I have high Specific Ig E antibody levels. What does this mean?
Having raised specific IgE antibodies does not always mean you definitely have an allergy. For instance, people who do not have peanut allergies could have raised specific IgE to peanut! Similarly some people with allergy to peanuts may not have raised specific IgE to peanuts. People with eczema can have very high IgE antibody levels, leading to falsely high specific IgE antibodies, making the interpretation of these results very difficult.

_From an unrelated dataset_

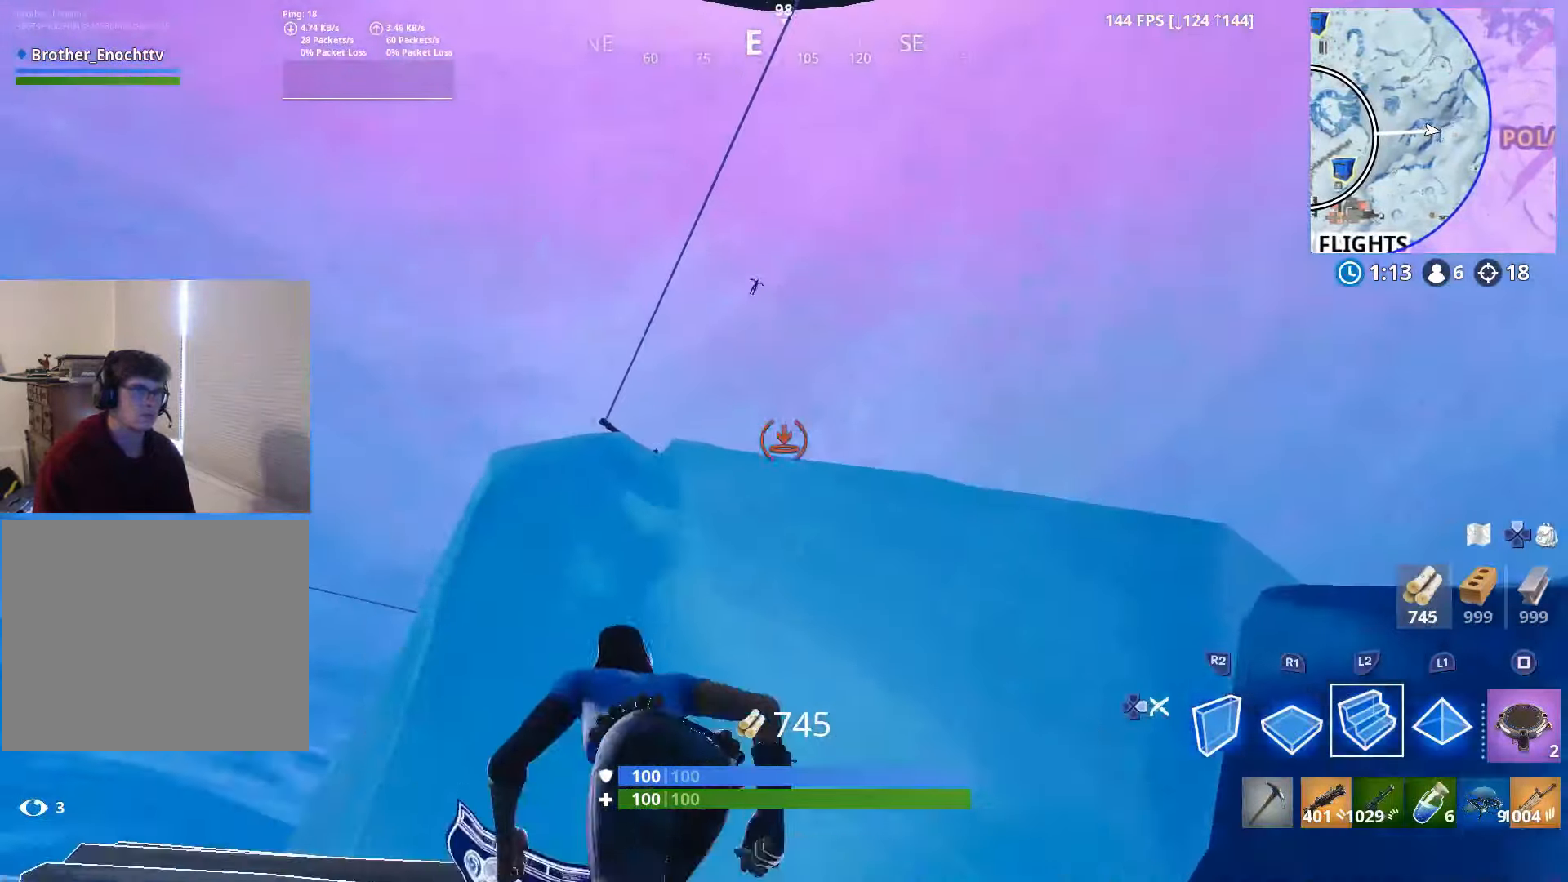
{"buttons": [], "left_stick": "down-right", "right_stick": "left", "events": [[16, "left_stick", "right"], [16, "right_stick", "center"], [50, "DPAD_RIGHT", "down"], [116, "right_stick", "up"], [150, "DPAD_RIGHT", "up"], [300, "R3", "down"], [300, "right_stick", "center"], [400, "R3", "up"], [450, "left_stick", "down-right"], [450, "right_stick", "left"]]}
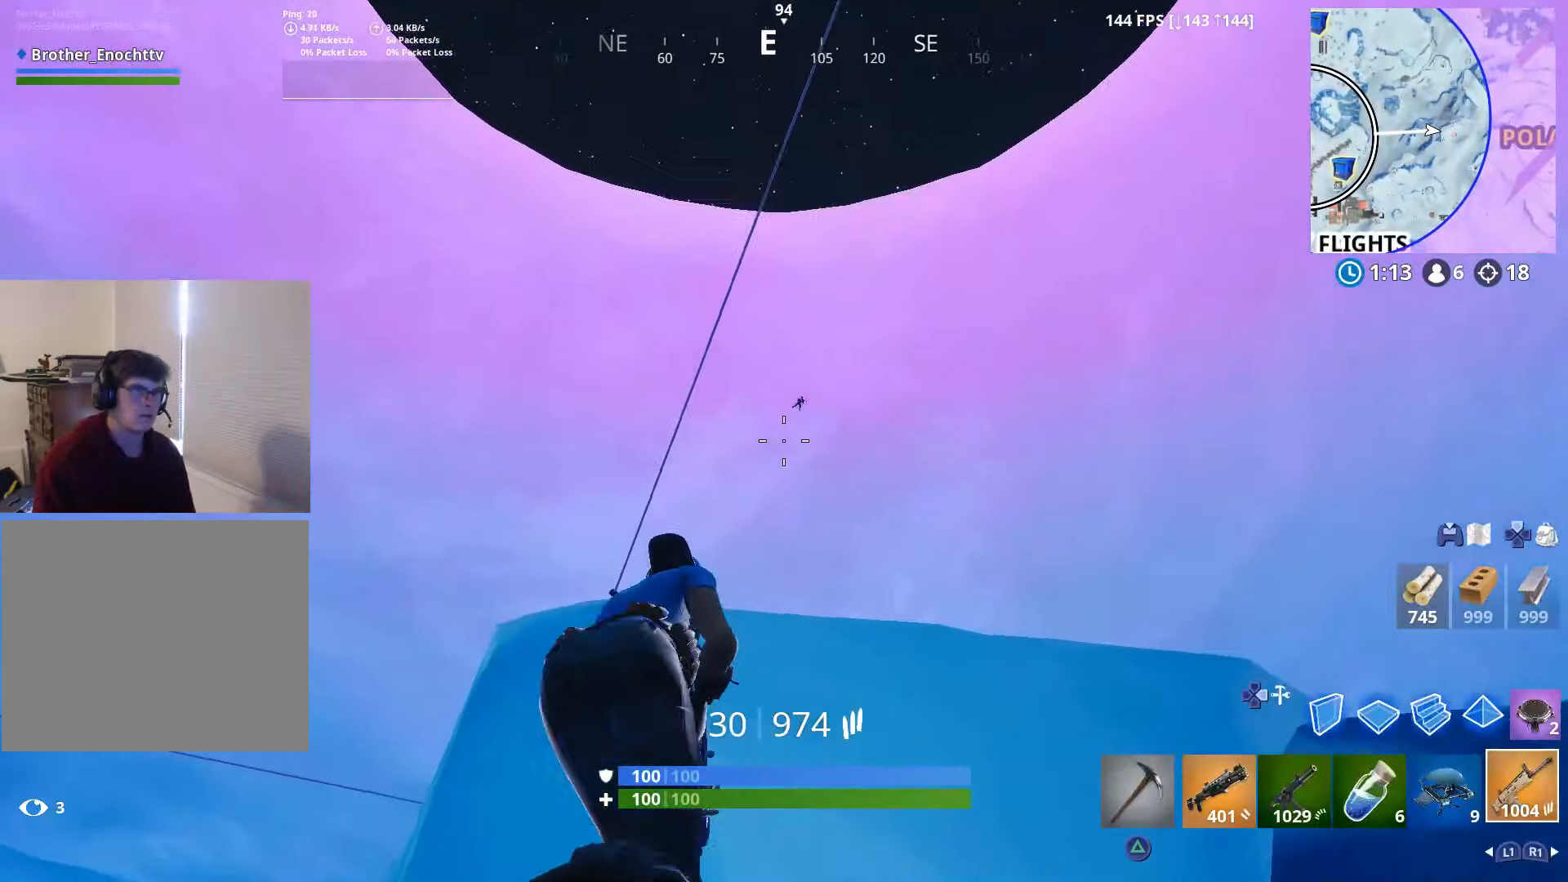
{"buttons": [], "left_stick": "down-right", "right_stick": "right", "events": [[50, "L2", "down"], [66, "right_stick", "up"], [100, "left_stick", "center"], [200, "left_stick", "right"], [200, "right_stick", "right"], [350, "L2", "up"], [450, "left_stick", "down-right"]]}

For these reasons, it is very important that specific IgE antibody tests are requested only when there is a clinical suspicion of reactions typical of IgE-mediated allergy. Specific IgE antibody test results also need to be interpreted with caution by experienced clinicians.
My doctor mentioned to me about genetic testing. What is a gene?
Each cell in our body contains “genes” inherited from our parents. Genes are made of a chemical called DNA, and they act as a “recipe book” that makes us who we are as individuals. Sometimes, genes can have spelling mistakes in the DNA. When this happens, the instruction in the “recipe book” can sometimes change and affect our health.
Since genes are passed on from one generation to the next, genetic disorders often run in families.
Genetic testing is sometimes requested to assess if an immune problem is due to known mistakes in the genes involved in the development of the immune system. Your immunologist will discuss this with you in more detail if relevant and describe the risks and benefits of genetic tests.
What to expect from your immunology Annual Review
Patients with diagnosed immunodeficiency are usually followed up once a year, including an annual review of their diagnosis and ongoing treatment. Questions asked at the annual review will centre around the frequency of infections and possible complications of the immunodeficiency. Your immunologist will also review ongoing treatment and side effects. A physical examination is often done as part of this assessment.
Following this, changes may be made to your treatment. If any changes are considered, these will be discussed fully with you including risks and benefits. If you are on immunoglobulin replacement therapy or C1 inhibitor replacement, your immunologist will discuss continuation of these and obtain your consent for further treatment for a year.
A specialist nurse will usually be present and will review any issues or questions you may have with home therapy and deliveries.
Do I need to bring anything for my immunology annual review?
To maximise the benefit of your annual review, it is recommended that you bring:
- an up to date list of your medications
- discharge or clinic letters and investigation reports from other departments you attend
- tests detailing microbiology results from any infections
- any diaries you may have been advised to keep (for example to detail infection frequency, episodes of swelling and treatments given). Your immunologist may have recommended using an online diary which can help to keep all this information in an accessible place. There are also diaries you can download and complete on a computer or print to complete on paper. Further details are on the diaries page here.
- please also bring a reminder list of questions you want to ask to your doctor or specialist nurse so that you don’t forget to ask during your clinic appointment.